Hello Everyone, I thought I would post a couple pics of my fall/winter project. First time post, so I hope this all works.

[url]http://www.mylargescale.com/1stclass/vg3616084/Trains%20046.jpg[/b][/url] 

_(Image file size to large (i.e. 3.2MB) changed to link, SteveC mod.)_

[url]http://www.mylargescale.com/1stclass/vg3616084/Trains%20047.jpg[/b][/url] 
_(Image file size to large (i.e. 4.5MB) changed to link, SteveC mod.)_

[url]http://www.mylargescale.com/1stclass/vg3616084/Trains%20049.jpg[/b][/url]
_(Image file size to large (i.e. 3.4MB) changed to link, SteveC mod.)_ 

Again, Hope this works. 
Thx, 
Vernon


----------



## Bills (Feb 20, 2008)

Nice. What do they call that pump thing at the bottom?


----------



## SLemcke (Jun 3, 2008)

Nice looking oil derrick, you are going to have to add another area to your modules for an oil field. 
Steve


----------



## Matt Vogt (Jan 2, 2008)

Beautifully Done, Vernon...and a belated welcome to MLS!

Take care,
Matt


----------



## Torby (Jan 2, 2008)

Nice work! Gives you an impression of the magnitude of the thing.


----------



## Robert (Jan 2, 2008)

Looks good. Any picture(s) of the top of your derrick. The black details are lost against the dark backdrop. I'd love to see what you've done on top. 

Robert


----------



## jimtyp (Jan 2, 2008)

Sweet derrick!


----------



## Mik (Jan 2, 2008)

Just curious where that particular configuration was used? 
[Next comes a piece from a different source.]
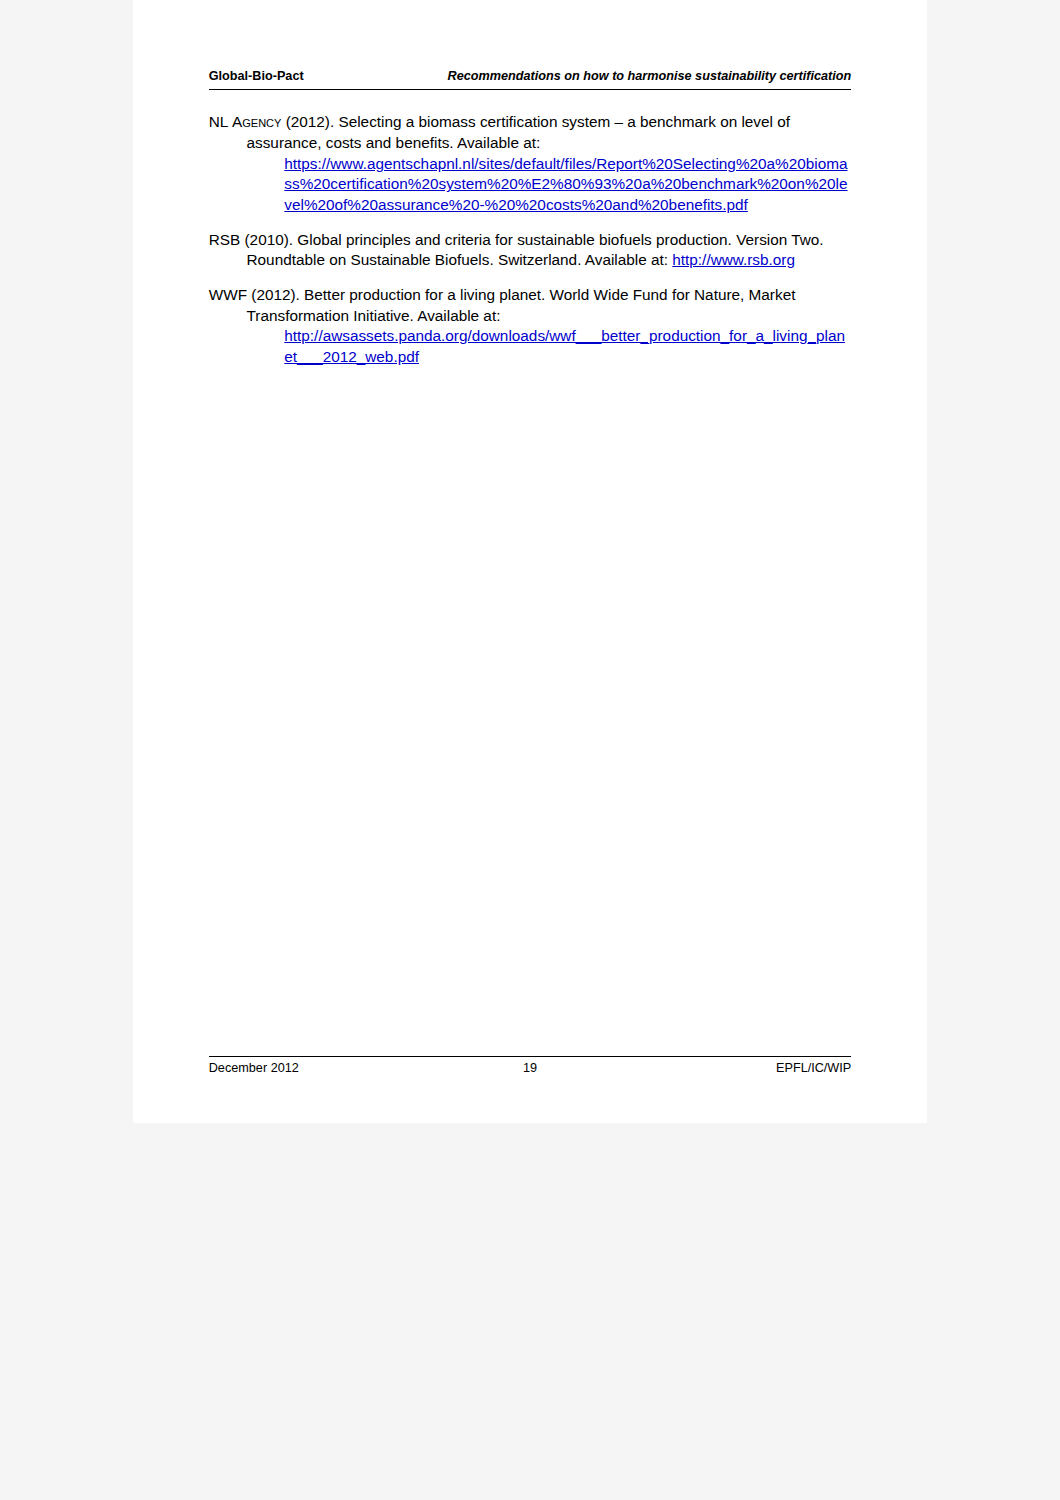Global-Bio-Pact Recommendations on how to harmonise sustainability certification
NL Agency (2012). Selecting a biomass certification system – a benchmark on level of assurance, costs and benefits. Available at: https://www.agentschapnl.nl/sites/default/files/Report%20Selecting%20a%20biomass%20certification%20system%20%E2%80%93%20a%20benchmark%20on%20level%20of%20assurance%20-%20%20costs%20and%20benefits.pdf
RSB (2010). Global principles and criteria for sustainable biofuels production. Version Two. Roundtable on Sustainable Biofuels. Switzerland. Available at: http://www.rsb.org
WWF (2012). Better production for a living planet. World Wide Fund for Nature, Market Transformation Initiative. Available at: http://awsassets.panda.org/downloads/wwf___better_production_for_a_living_planet___2012_web.pdf
December 2012 19 EPFL/IC/WIP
Around here (Pa, NY, Ohio field) those electric nodding donkeys are mostly used to pump old wells where the derrick is long gone. A new well (being drilled or proved) in the old days would have had an enginehouse with a big gas or steam engine, a large bandwheel and walking beam. And then either a small engine driven nodding donkey, or a large "power" running several (up to 20 or so) wells via sucker rods. 
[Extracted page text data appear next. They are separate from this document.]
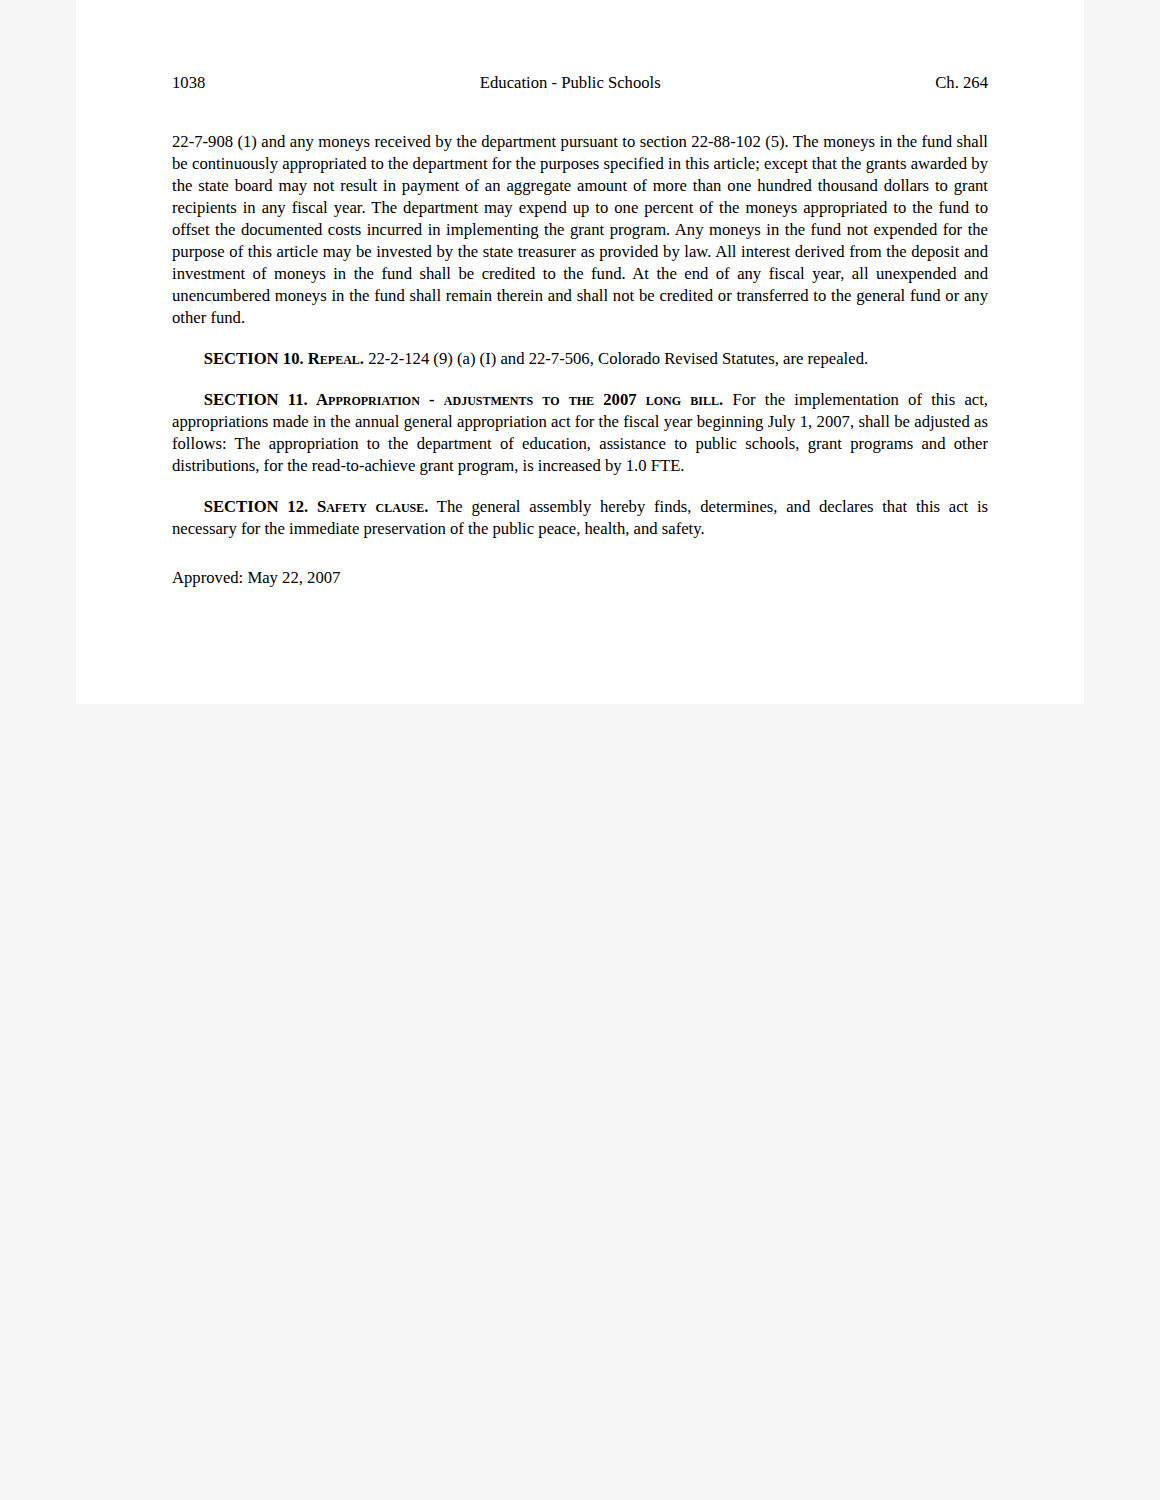1038 Education - Public Schools Ch. 264
22-7-908 (1) and any moneys received by the department pursuant to section 22-88-102 (5). The moneys in the fund shall be continuously appropriated to the department for the purposes specified in this article; except that the grants awarded by the state board may not result in payment of an aggregate amount of more than one hundred thousand dollars to grant recipients in any fiscal year. The department may expend up to one percent of the moneys appropriated to the fund to offset the documented costs incurred in implementing the grant program. Any moneys in the fund not expended for the purpose of this article may be invested by the state treasurer as provided by law. All interest derived from the deposit and investment of moneys in the fund shall be credited to the fund. At the end of any fiscal year, all unexpended and unencumbered moneys in the fund shall remain therein and shall not be credited or transferred to the general fund or any other fund.
SECTION 10. Repeal. 22-2-124 (9) (a) (I) and 22-7-506, Colorado Revised Statutes, are repealed.
SECTION 11. Appropriation - adjustments to the 2007 long bill. For the implementation of this act, appropriations made in the annual general appropriation act for the fiscal year beginning July 1, 2007, shall be adjusted as follows: The appropriation to the department of education, assistance to public schools, grant programs and other distributions, for the read-to-achieve grant program, is increased by 1.0 FTE.
SECTION 12. Safety clause. The general assembly hereby finds, determines, and declares that this act is necessary for the immediate preservation of the public peace, health, and safety.
Approved: May 22, 2007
But then, I don't know how newer (post 1930's) oil wells looked. 

Modern gas wells are drilled with those truck mounted rotary thingies.


----------



## Joe McGarry (Jan 4, 2008)

Very nice project Mik. That will be a real attention getter. Has a real authentic look to it, congrats. 

Joe Mc


----------



## Mik (Jan 2, 2008)

Posted By Joe McGarry on 01/20/2009 3:23 PM
Very nice project Mik. That will be a real attention getter. Has a real authentic look to it, congrats. 

Joe Mc

I didn't do it. I did have plans for one around here someplace, but it worked out to something like 3-1/2 feet tall, 2 feet wide and 15 inches deep = NO ROOM!


----------



## vg3616084 (Aug 17, 2008)

Couple of replies:

Bills: Not sure what item you are speaking of, can you give anymore details (color, location on platform, etc)
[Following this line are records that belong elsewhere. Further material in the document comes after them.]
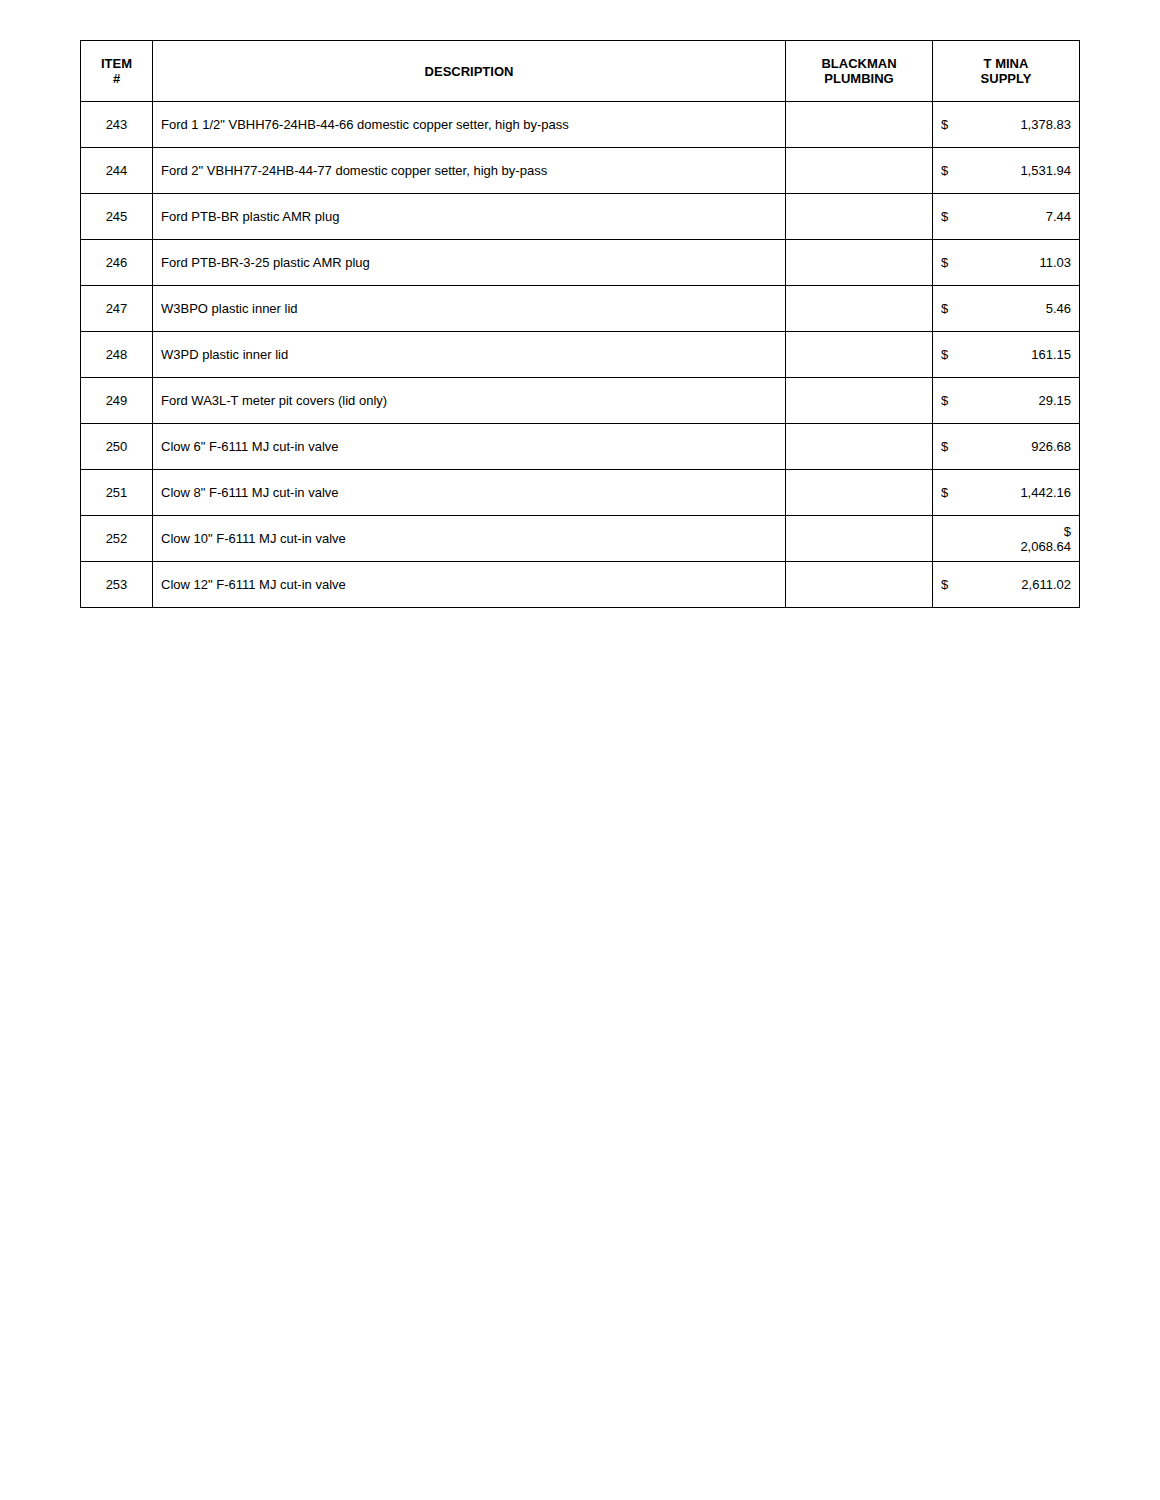| ITEM # | DESCRIPTION | BLACKMAN PLUMBING | T MINA SUPPLY |
| --- | --- | --- | --- |
| 243 | Ford 1 1/2" VBHH76-24HB-44-66 domestic copper setter, high by-pass | | $ 1,378.83 |
| 244 | Ford 2" VBHH77-24HB-44-77 domestic copper setter, high by-pass | | $ 1,531.94 |
| 245 | Ford PTB-BR plastic AMR plug | | $ 7.44 |
| 246 | Ford PTB-BR-3-25 plastic AMR plug | | $ 11.03 |
| 247 | W3BPO plastic inner lid | | $ 5.46 |
| 248 | W3PD plastic inner lid | | $ 161.15 |
| 249 | Ford WA3L-T meter pit covers (lid only) | | $ 29.15 |
| 250 | Clow 6" F-6111 MJ cut-in valve | | $ 926.68 |
| 251 | Clow 8" F-6111 MJ cut-in valve | | $ 1,442.16 |
| 252 | Clow 10" F-6111 MJ cut-in valve | | $ 2,068.64 |
| 253 | Clow 12" F-6111 MJ cut-in valve | | $ 2,611.02 |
SLemcke: Dad and I really want to get larger, but I think we are at our max with the trailer (30x40), not sure where else we could put anything, max width in OK is 102 on the Turnpike we are at 101-5/8.


Robert: I have attached 2 more pics of just the top (made them smaller this time),I took the bolsters (modified) and 1 set of the wheels I used off the Hartland tank car that is the tank on the platform (still need to weather the pipe and tanks). Still want to add some chain and other small details.


















Mik: I really didn't have a derrick I was modeling, I liked one that I had in HO and one in On3-kinda combined the 2--if you "google" "oil derrick" there in the images are some real derrick photos that look close to the one I have built. The walking beam is more modern, but it fits well (and walks up and down).


A couple of my club member have asked for overall sizes: The platform is 12" x 21", derrick from top of platform is 26" tall-7"x7" square at the bottom. Platform is about 1/2in tall from top of layout.


If there are anyone question please ask, really enjoying MLS. Thanks for all the nice comments.

Vernon


----------



## Mik (Jan 2, 2008)

Vernon, didn't mean to sound accusatory, it looks good, I just never saw one like that. 

More pics I scrounged, for those interested in this kind of space eating lunacy....still wish I could lay my hands on the drawings. OR the pics I took of the working one some fellow built in 1" scale (a bit over 8-1/2 feet tall!) OR the pics I took of the guy who had a working 1/4 scale Reid oil field engine, power and 4 sucker rod pumpjacks.... 

Wells built to this design were often called "Pennsylvania Standard"... 

Youngsville, Pa 









Sistersville WV 









and, of course, Titusville


----------



## SteveC (Jan 2, 2008)

Posted By vg3616084 on 01/20/2009 3:36 PM
_{snip...}_ I have attached 2 more pics of just the top (made them smaller this time)_{snip...}_ 

Vernon 
The maximum width allowed for images is 640 pixels (cuts down the need to scroll left & right on older systems), just make sure to use the compression for JPEG type files to keep the file size somewhere 100KB or less (helps with download time for individuals that are stuck with old style slow dial-up connections).


----------



## Torby (Jan 2, 2008)

What do they call that pump thing at the bottom?


I think that's "the pump thing at the bottom."


----------



## Bills (Feb 20, 2008)

Torby, 
it looks like one of those bird toys that keep dipping their head in a glass of water.


----------